Strapped to a gurney with needles in his arms, condemned killer Kirt Wainwright read a poem he wrote committing his soul to God, then chuckled as lethal chemicals began pumping into his body.
Wainwright, the last of three men put to death Wednesday night, had the needles in his arms for 40 minutes while the U.S. Supreme Court considered whether to halt his execution.The triple execution was the second in the nation since the death penalty was reinstated in 1976. The first also occurred in Arkansas, in 1994. In both cases, prison officials said three were put to death on the same night to reduce overtime costs and stress on prison employees.
Besides the 30-year-old Wainwright, who was condemned for the 1988 slaying of a small-town convenience store worker, the state also executed two other men convicted of the 1977 murders of a town marshal and park ranger.
After the high court rejected his appeal, Wainwright recited a two-minute poem he had written and memorized.
"If need be, I'm ready to die. Because with me, death, I know one thing, another life it must bring," he said. "And as sure as the sun hangs high in the sky, to a higher place my soul must fly . . . now send me to my God."'
Neither Earl Van Denton nor Paul Ruiz offered any final words.
Denton, 47, went first because his prisoner identification number was the lowest and was pronounced dead at 7:09 p.m. Ruiz, 49, was pronounced dead 51 minutes later. Wainwright died at 9:50 p.m.

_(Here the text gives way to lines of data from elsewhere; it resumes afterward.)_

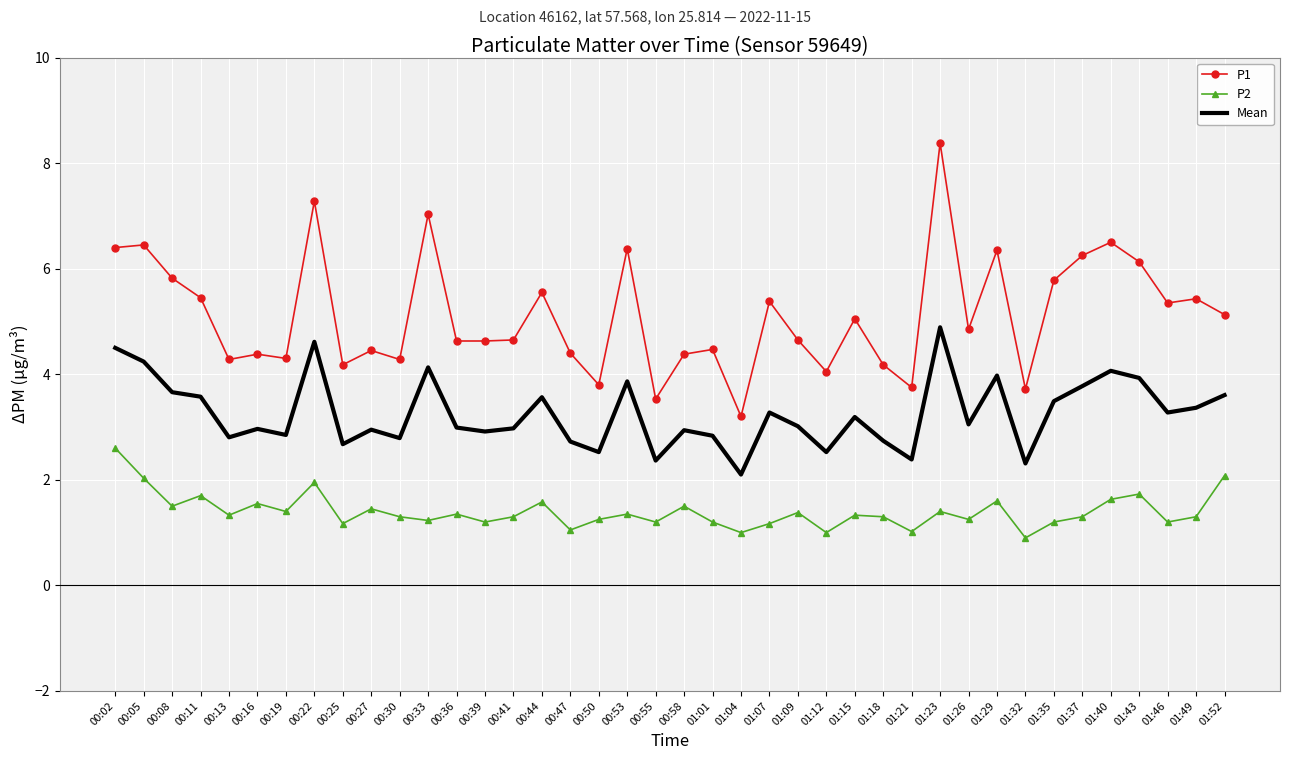

What is the minimum value for Mean?

2.1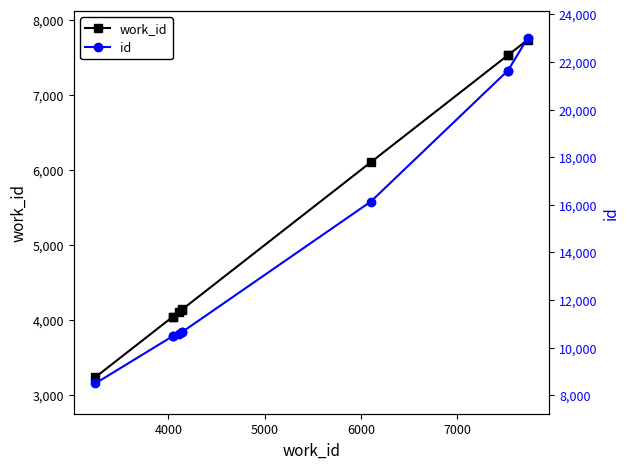

Is this an area chart (filled region under the line)?

No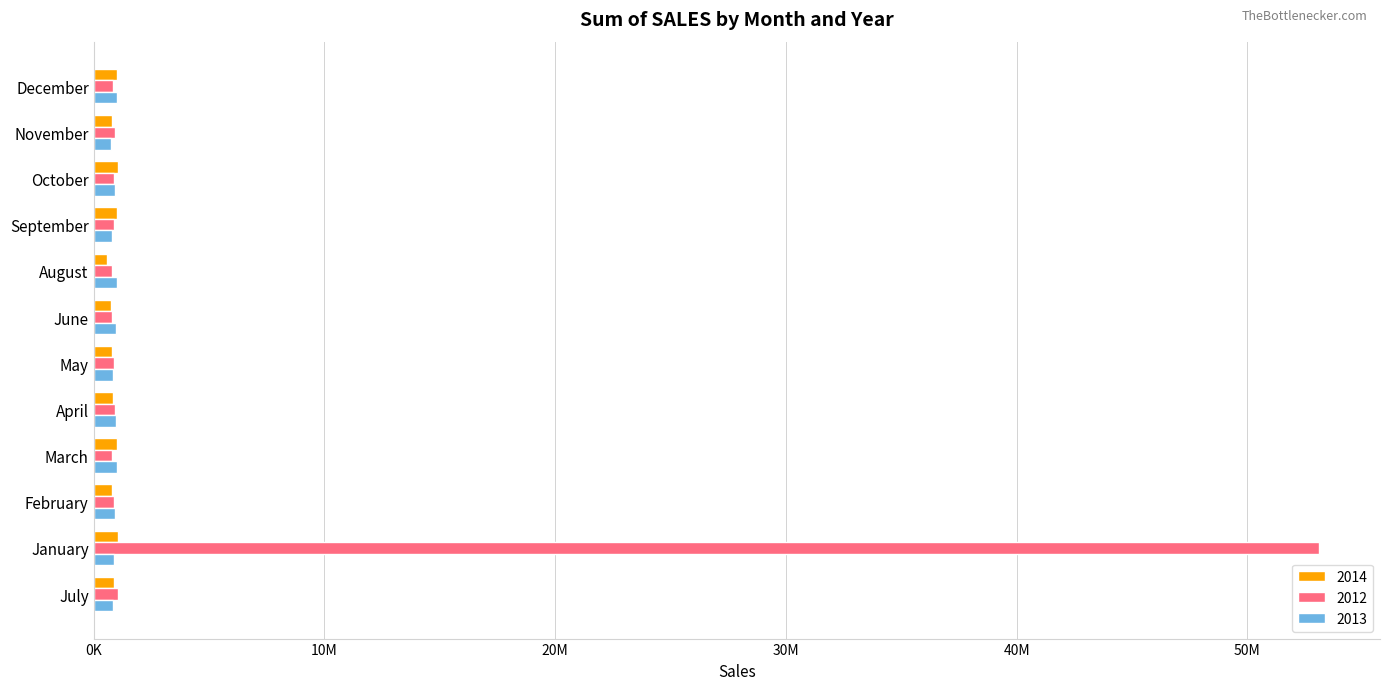

What are all the series names shown in the legend?

2014, 2012, 2013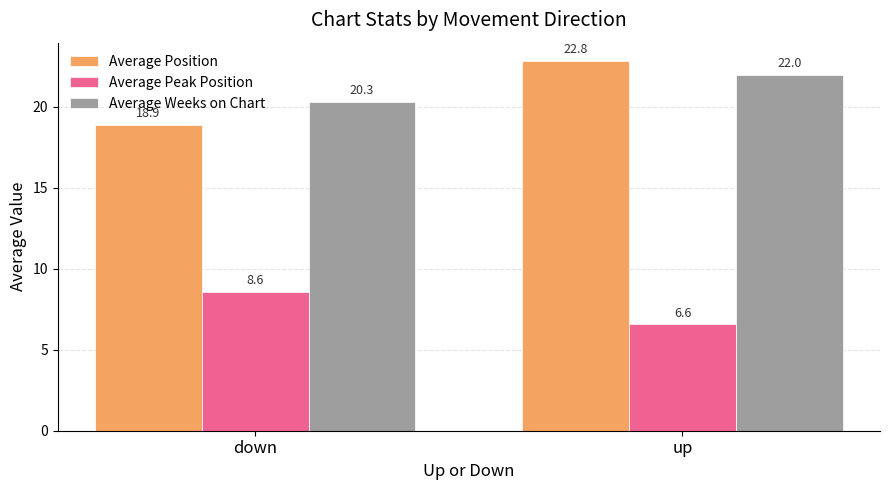

Reading left to right, extract all data points from this chart.

Average Position: down=18.9	up=22.8
Average Peak Position: down=8.6	up=6.6
Average Weeks on Chart: down=20.3	up=22.0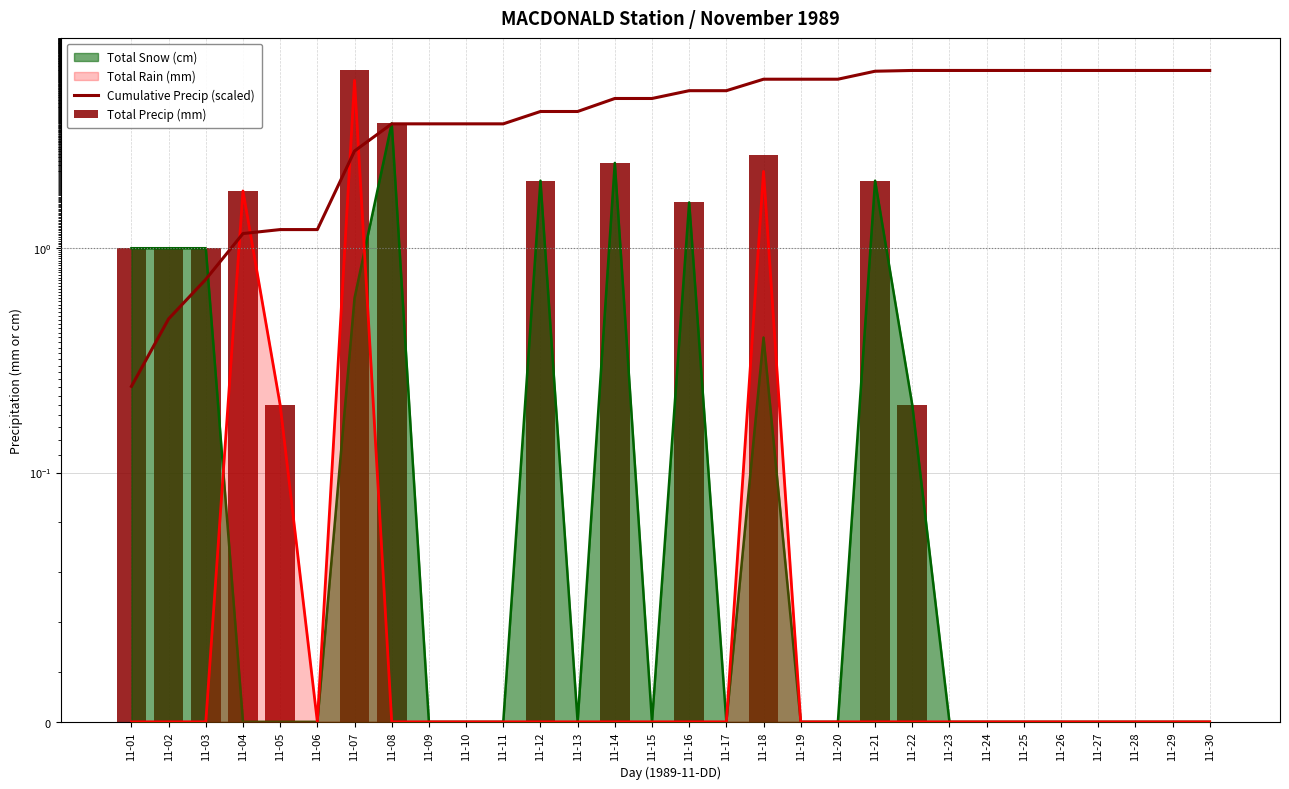

Are the bars horizontal?

No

Wainwright's execution was delayed while Supreme Court justices considered an appeal saying Gov. Mike Huckabee shouldn't have decided his plea for clemency because the governor knew Wainwright's victims.
Denton and Ruiz had been on Arkansas' death row longer than any other inmates - since 1978. Their convictions and sentences had been reversed and reinstated three times.
The two men escaped in 1977 from an Oklahoma prison and went on a two-week crime spree, during which they were suspected of killing seven people in Oklahoma, Louisiana and Arkansas. They were eventually convicted of killing Magazine town marshal Marvin Richie and Army Engineers park ranger Opal James of Havana.